The story tells of a time of conflict among the nations, when people argued and fought with one another, neglecting their families and the land. The mounting chaos and disunity angered the sea, which began to rise until it had covered the plains and threatened to flood the entire country. The people went to Bunjil and asked him to help them stop the sea from rising; Bunjil agreed to do so, but only if the people would change their ways and respect the laws and each other. He then walked out to the sea, raised his spear and ordered the water to stop rising.”

“Do you think Samuel will be involved in halting global warming?”

“I hesitate to interpret what the Python means. I only know what it says.”

“What about a middle name?”


“Seriously? My dad would be so happy!”

“So. There you are: Samuel Eyre Hollister.”

“And he just kicked his agreement.”

“With a hyphen?”

“No. Far too affected.”

“Do you have my list?”

“Of course.”

“How am I doing?”

“Well, I haven’t purchased a waterproof sheet for when your water bursts. But we’ve a rear-facing car seat, a crib, a diapering table, more unattractive clothing that I would have imagined packed into a four-drawer chest, and a small overnight bag with two nightgowns, some underwear, slippers and some toiletries. And another bag with infant stuff.”

“Did you call a diaper service?”

“Last week. I’m to call when you’re in the Hospital.”

“Well, Sam missed the Melbourne Cup.”

“So did we.”


“Are you OK?”

“Another Braxton-Hicks. We should have two more weeks.”

“Keep telling me. I’ll keep track.”

“Sam’s not moving much.”

“It’s a small, damp, dark space, where’s he going to go?”

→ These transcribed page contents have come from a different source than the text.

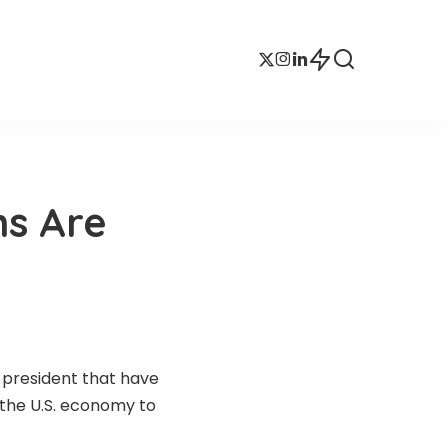
ns Are
 president that have
 the U.S. economy to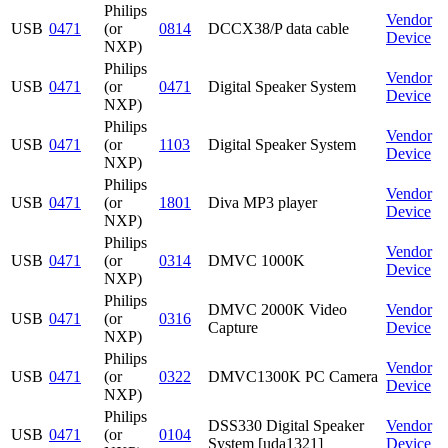
Philips
Vendor
USB
0471
(or
0814
DCCX38/P data cable
Device
NXP)
Philips
Vendor
USB
0471
(or
0471
Digital Speaker System
Device
NXP)
Philips
Vendor
USB
0471
(or
1103
Digital Speaker System
Device
NXP)
Philips
Vendor
USB
0471
(or
1801
Diva MP3 player
Device
NXP)
Philips
Vendor
USB
0471
(or
0314
DMVC 1000K
Device
NXP)
Philips
DMVC 2000K Video
Vendor
USB
0471
(or
0316
Capture
Device
NXP)
Philips
Vendor
USB
0471
(or
0322
DMVC1300K PC Camera
Device
NXP)
Philips
DSS330 Digital Speaker
Vendor
USB
0471
(or
0104
System [uda1321]
Device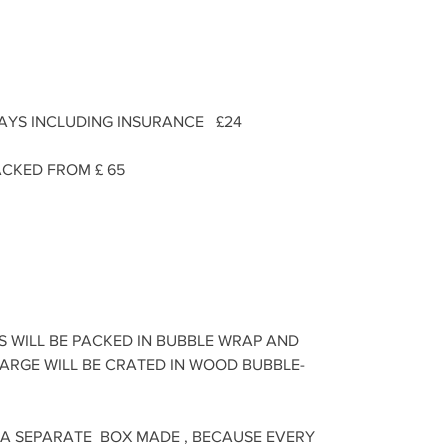
DAYS INCLUDING INSURANCE £24
CKED FROM £ 65
S WILL BE PACKED IN BUBBLE WRAP AND
LARGE WILL BE CRATED IN WOOD BUBBLE-
 A SEPARATE BOX MADE , BECAUSE EVERY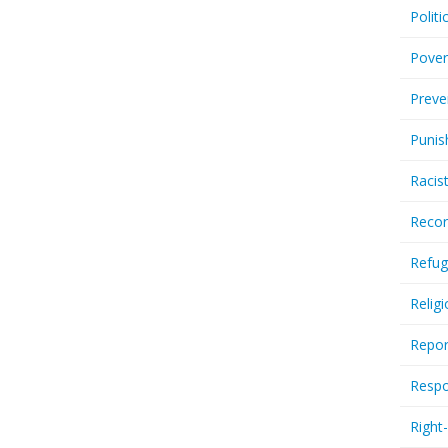
Politi
Pover
Preve
Punis
Racis
Recor
Refug
Relig
Repor
Respo
Right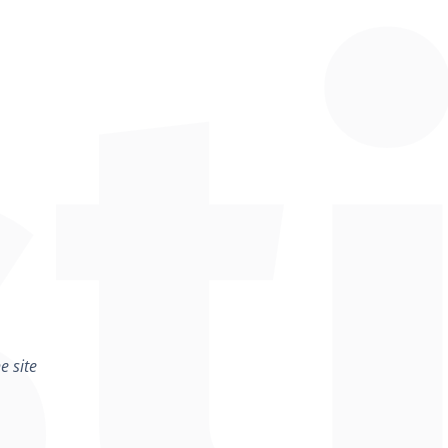
e site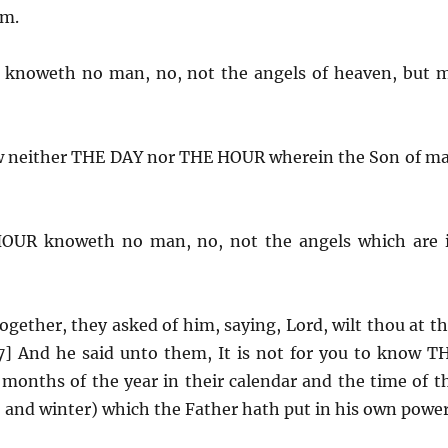
om.
knoweth no man, no, not the angels of heaven, but 
ow neither THE DAY nor THE HOUR wherein the Son of m
OUR knoweth no man, no, not the angels which are 
gether, they asked of him, saying, Lord, wilt thou at th
7] And he said unto them, It is not for you to know T
onths of the year in their calendar and the time of t
 and winter) which the Father hath put in his own power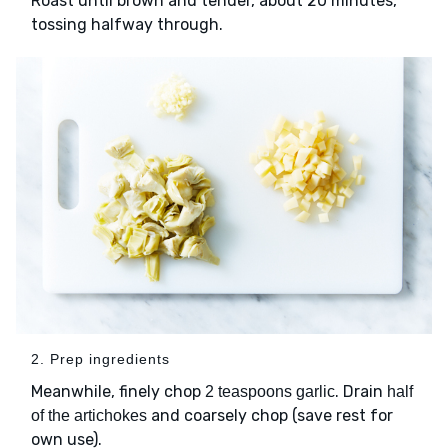
Roast until brown and tender, about 20 minutes,
tossing halfway through.
2. Prep ingredients
Meanwhile, finely chop
. Drain
2 teaspoons garlic
half
and coarsely chop (save rest for
of the artichokes
own use).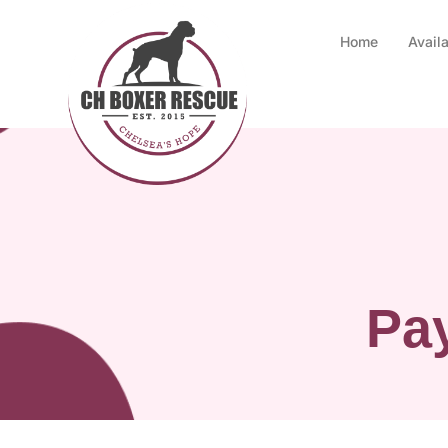
Home
Avail
Pay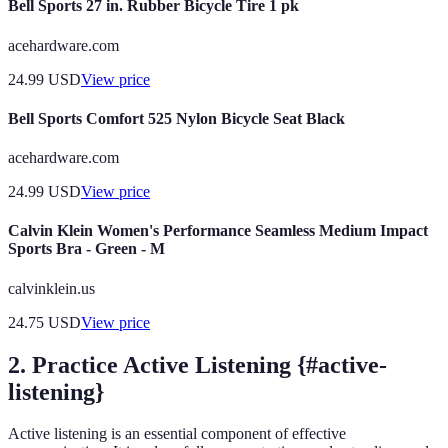
Bell Sports 27 in. Rubber Bicycle Tire 1 pk
acehardware.com
24.99
USD
View price
Bell Sports Comfort 525 Nylon Bicycle Seat Black
acehardware.com
24.99
USD
View price
Calvin Klein Women's Performance Seamless Medium Impact
Sports Bra - Green - M
calvinklein.us
24.75
USD
View price
2. Practice Active Listening {#active-
listening}
Active listening is an essential component of effective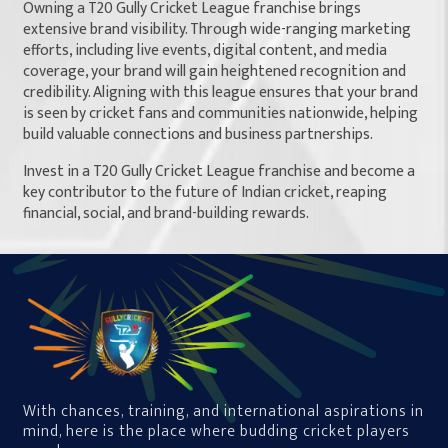
Owning a T20 Gully Cricket League franchise brings
extensive brand visibility. Through wide-ranging marketing
efforts, including live events, digital content, and media
coverage, your brand will gain heightened recognition and
credibility. Aligning with this league ensures that your brand
is seen by cricket fans and communities nationwide, helping
build valuable connections and business partnerships.
Invest in a T20 Gully Cricket League franchise and become a
key contributor to the future of Indian cricket, reaping
financial, social, and brand-building rewards.
With chances, training, and international aspirations in
mind, here is the place where budding cricket players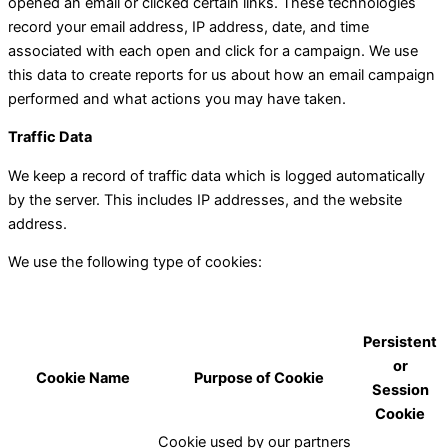
opened an email or clicked certain links. These technologies
record your email address, IP address, date, and time
associated with each open and click for a campaign. We use
this data to create reports for us about how an email campaign
performed and what actions you may have taken.
Traffic Data
We keep a record of traffic data which is logged automatically
by the server. This includes IP addresses, and the website
address.
We use the following type of cookies:
Persistent
or
Cookie Name
Purpose of Cookie
Session
Cookie
Cookie used by our partners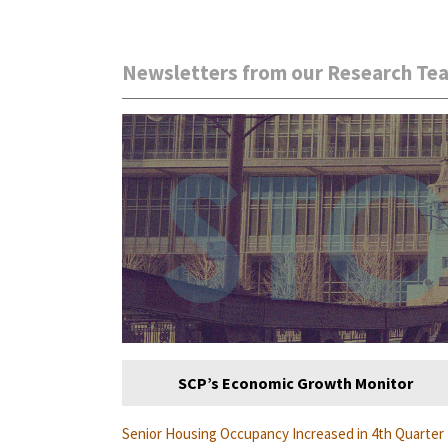
Newsletters from our Research Te
SCP’s Economic Growth Monitor
Senior Housing Occupancy Increased in 4th Quarter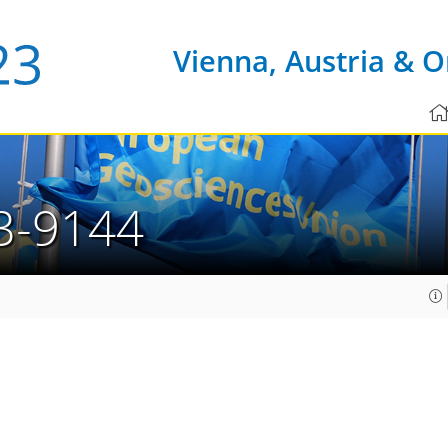
Vienna, Austria & O
3-9144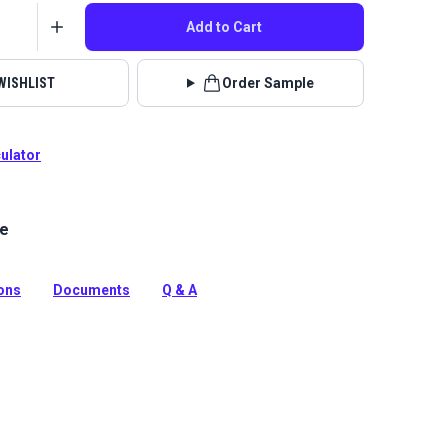
Add to Cart
WISHLIST
Order Sample
culator
le
ica Fabric is a 100% solution-dyed acrylic from the
ine Grade Collection. It is a popular cover cloth in the
d.
ions
Documents
Q & A
tion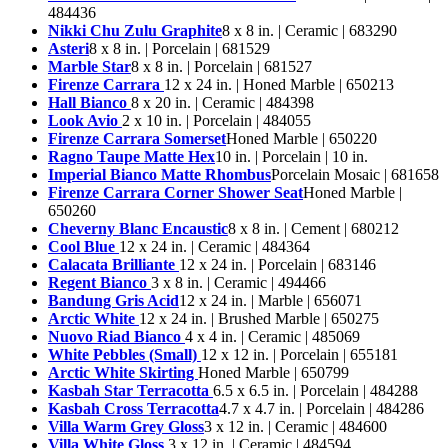
484436
Nikki Chu Zulu Graphite
8 x 8 in. | Ceramic | 683290
Asteri
8 x 8 in. | Porcelain | 681529
Marble Star
8 x 8 in. | Porcelain | 681527
Firenze Carrara
12 x 24 in. | Honed Marble | 650213
Hall Bianco
8 x 20 in. | Ceramic | 484398
Look Avio
2 x 10 in. | Porcelain | 484055
Firenze Carrara Somerset
Honed Marble | 650220
Ragno Taupe Matte Hex
10 in. | Porcelain | 10 in.
Imperial Bianco Matte Rhombus
Porcelain Mosaic | 681658
Firenze Carrara Corner Shower Seat
Honed Marble |
650260
Cheverny Blanc Encaustic
8 x 8 in. | Cement | 680212
Cool Blue
12 x 24 in. | Ceramic | 484364
Calacata Brilliante
12 x 24 in. | Porcelain | 683146
Regent Bianco
3 x 8 in. | Ceramic | 494466
Bandung Gris Acid
12 x 24 in. | Marble | 656071
Arctic White
12 x 24 in. | Brushed Marble | 650275
Nuovo Riad Bianco
4 x 4 in. | Ceramic | 485069
White Pebbles (Small)
12 x 12 in. | Porcelain | 655181
Arctic White Skirting
Honed Marble | 650799
Kasbah Star Terracotta
6.5 x 6.5 in. | Porcelain | 484288
Kasbah Cross Terracotta
4.7 x 4.7 in. | Porcelain | 484286
Villa Warm Grey Gloss
3 x 12 in. | Ceramic | 484600
Villa White Gloss
3 x 12 in. | Ceramic | 484594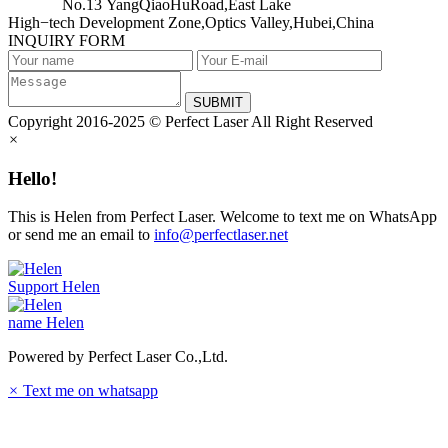
No.13 YangQiaoHuRoad,East Lake
High−tech Development Zone,Optics Valley,Hubei,China
INQUIRY FORM
SUBMIT
Copyright 2016-2025 © Perfect Laser All Right Reserved
×
Hello!
This is Helen from Perfect Laser. Welcome to text me on WhatsApp
or send me an email to
info@perfectlaser.net
Support
Helen
name
Helen
Powered by Perfect Laser Co.,Ltd.
×
Text me on whatsapp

“That’s under 30 seconds. Should I time things?”

“Yes, please.”

Patrick felt quite calm. They were only a five-minute drive from King George V Memorial Hospital. And if something was forgotten, it was but a ten minute walk.

“Now!” Was a few weeks early meaningful, he wondered. “Again!”

“Three minutes.”

“That was my back. [pause] I’m hungry.”

“If it’s real, anything will make you nauseous.”

“Right. Another!”

“Just on two minutes.

“It moved.”

“I’ll call the hospital.”

“But it’s two more weeks.”

Patrick had his phone in his hand. “Tell Sam. This is Patrick Hollister. We should be there in under 15 minutes. Right.”

“Another. It’s quite strong.”

“Can you walk down the stairs?”

“I think so. Oof!”

The made it down the stairs and into the Lexus. Patrick drove down Soudan, over and back a bit on King and left on Missenden Lane to the new George V building. He parked near the entry doors, where there was a sister with a wheelchair. Rachel plopped into it and was pushed into the hospital. Patrick followed, stopping to fill out the appropriate forms.

“Just follow the signs, luv,” said the woman at the desk. “There’s plenty of room, we’re not busy yet today.” It was 1600.